What is expected: Retype every line of the listing below word for word, leaving out the pictures.

Provided records:
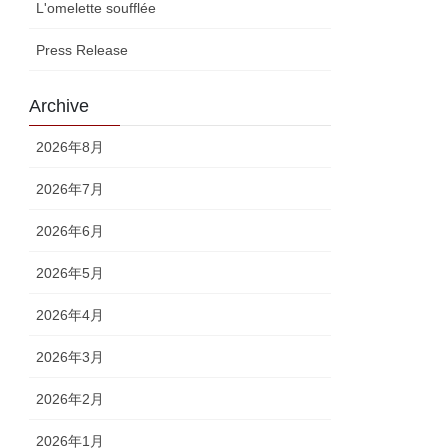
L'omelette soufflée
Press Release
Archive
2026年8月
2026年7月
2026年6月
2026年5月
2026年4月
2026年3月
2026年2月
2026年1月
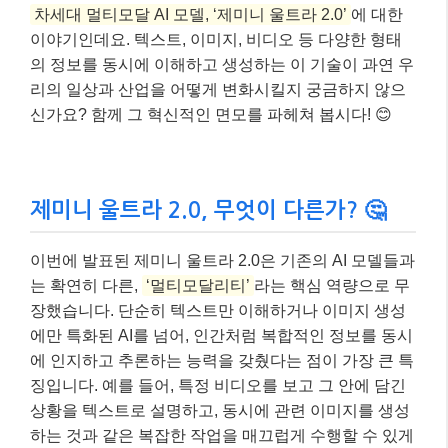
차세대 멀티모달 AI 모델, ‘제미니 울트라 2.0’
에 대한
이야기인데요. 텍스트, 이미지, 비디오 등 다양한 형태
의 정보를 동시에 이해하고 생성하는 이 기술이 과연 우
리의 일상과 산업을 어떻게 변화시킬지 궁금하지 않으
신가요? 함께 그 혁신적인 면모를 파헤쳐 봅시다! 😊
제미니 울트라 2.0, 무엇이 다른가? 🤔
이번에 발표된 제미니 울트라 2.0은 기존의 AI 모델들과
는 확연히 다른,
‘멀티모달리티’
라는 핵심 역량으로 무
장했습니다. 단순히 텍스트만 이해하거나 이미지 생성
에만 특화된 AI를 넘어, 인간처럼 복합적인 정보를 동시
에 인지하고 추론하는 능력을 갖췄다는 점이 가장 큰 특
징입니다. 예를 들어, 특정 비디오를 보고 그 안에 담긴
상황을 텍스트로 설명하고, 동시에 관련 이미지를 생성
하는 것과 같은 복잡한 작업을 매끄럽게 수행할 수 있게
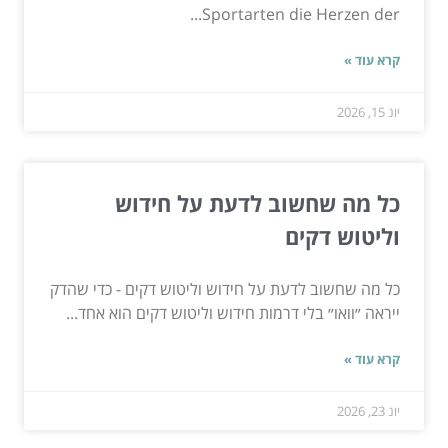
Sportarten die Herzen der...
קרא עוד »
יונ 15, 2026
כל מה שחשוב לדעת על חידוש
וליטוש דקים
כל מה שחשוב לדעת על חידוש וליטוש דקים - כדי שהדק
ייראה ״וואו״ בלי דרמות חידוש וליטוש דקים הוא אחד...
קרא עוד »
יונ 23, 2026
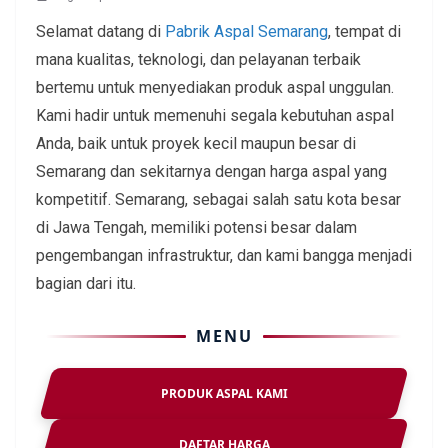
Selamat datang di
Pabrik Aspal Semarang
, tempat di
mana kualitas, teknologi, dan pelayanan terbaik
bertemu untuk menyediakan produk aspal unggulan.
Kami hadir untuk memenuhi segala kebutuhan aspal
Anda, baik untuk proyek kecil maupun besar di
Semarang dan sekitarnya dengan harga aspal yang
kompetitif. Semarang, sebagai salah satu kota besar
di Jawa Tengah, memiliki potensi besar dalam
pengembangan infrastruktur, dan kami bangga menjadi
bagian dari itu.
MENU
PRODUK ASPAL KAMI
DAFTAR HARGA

Response to this exercise:
L'omelette soufflée
Press Release
Archive
2026年8月
2026年7月
2026年6月
2026年5月
2026年4月
2026年3月
2026年2月
2026年1月
차세대 멀티모달 AI 모델, ‘제미니 울트라 2.0’
에 대한
이야기인데요. 텍스트, 이미지, 비디오 등 다양한 형태
의 정보를 동시에 이해하고 생성하는 이 기술이 과연 우
리의 일상과 산업을 어떻게 변화시킬지 궁금하지 않으
신가요? 함께 그 혁신적인 면모를 파헤쳐 봅시다! 😊
제미니 울트라 2.0, 무엇이 다른가? 🤔
이번에 발표된 제미니 울트라 2.0은 기존의 AI 모델들과
는 확연히 다른,
‘멀티모달리티’
라는 핵심 역량으로 무
장했습니다. 단순히 텍스트만 이해하거나 이미지 생성
에만 특화된 AI를 넘어, 인간처럼 복합적인 정보를 동시
에 인지하고 추론하는 능력을 갖췄다는 점이 가장 큰 특
징입니다. 예를 들어, 특정 비디오를 보고 그 안에 담긴
상황을 텍스트로 설명하고, 동시에 관련 이미지를 생성
하는 것과 같은 복잡한 작업을 매끄럽게 수행할 수 있게
Sportarten die Herzen der...
קרא עוד »
יונ 15, 2026
כל מה שחשוב לדעת על חידוש
וליטוש דקים
כל מה שחשוב לדעת על חידוש וליטוש דקים - כדי שהדק
ייראה ״וואו״ בלי דרמות חידוש וליטוש דקים הוא אחד...
קרא עוד »
יונ 23, 2026
Selamat datang di
Pabrik Aspal Semarang
, tempat di
mana kualitas, teknologi, dan pelayanan terbaik
bertemu untuk menyediakan produk aspal unggulan.
Kami hadir untuk memenuhi segala kebutuhan aspal
Anda, baik untuk proyek kecil maupun besar di
Semarang dan sekitarnya dengan harga aspal yang
kompetitif. Semarang, sebagai salah satu kota besar
di Jawa Tengah, memiliki potensi besar dalam
pengembangan infrastruktur, dan kami bangga menjadi
bagian dari itu.
MENU
PRODUK ASPAL KAMI
DAFTAR HARGA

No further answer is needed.